▶ Data for the task

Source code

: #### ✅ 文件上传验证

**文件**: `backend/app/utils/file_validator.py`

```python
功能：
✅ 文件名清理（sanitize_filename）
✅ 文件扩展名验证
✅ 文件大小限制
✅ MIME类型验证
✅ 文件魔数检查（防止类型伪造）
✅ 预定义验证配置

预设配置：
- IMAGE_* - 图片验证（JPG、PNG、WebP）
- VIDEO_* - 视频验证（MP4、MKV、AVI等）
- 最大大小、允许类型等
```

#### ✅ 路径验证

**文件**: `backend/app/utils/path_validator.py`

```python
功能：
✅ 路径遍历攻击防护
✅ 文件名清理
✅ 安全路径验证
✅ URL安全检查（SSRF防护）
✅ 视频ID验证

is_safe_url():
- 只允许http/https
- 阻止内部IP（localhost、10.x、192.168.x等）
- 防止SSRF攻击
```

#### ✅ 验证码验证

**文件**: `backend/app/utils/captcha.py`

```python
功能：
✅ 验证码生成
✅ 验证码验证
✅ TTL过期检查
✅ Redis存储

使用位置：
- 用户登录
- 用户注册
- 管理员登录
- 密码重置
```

▶ How to complete this task
Transcribe the material above. Change nothing in it.

▶ Output for this exercise
Source code

: #### ✅ 文件上传验证

**文件**: `backend/app/utils/file_validator.py`

```python
功能：
✅ 文件名清理（sanitize_filename）
✅ 文件扩展名验证
✅ 文件大小限制
✅ MIME类型验证
✅ 文件魔数检查（防止类型伪造）
✅ 预定义验证配置

预设配置：
- IMAGE_* - 图片验证（JPG、PNG、WebP）
- VIDEO_* - 视频验证（MP4、MKV、AVI等）
- 最大大小、允许类型等
```

#### ✅ 路径验证

**文件**: `backend/app/utils/path_validator.py`

```python
功能：
✅ 路径遍历攻击防护
✅ 文件名清理
✅ 安全路径验证
✅ URL安全检查（SSRF防护）
✅ 视频ID验证

is_safe_url():
- 只允许http/https
- 阻止内部IP（localhost、10.x、192.168.x等）
- 防止SSRF攻击
```

#### ✅ 验证码验证

**文件**: `backend/app/utils/captcha.py`

```python
功能：
✅ 验证码生成
✅ 验证码验证
✅ TTL过期检查
✅ Redis存储

使用位置：
- 用户登录
- 用户注册
- 管理员登录
- 密码重置
```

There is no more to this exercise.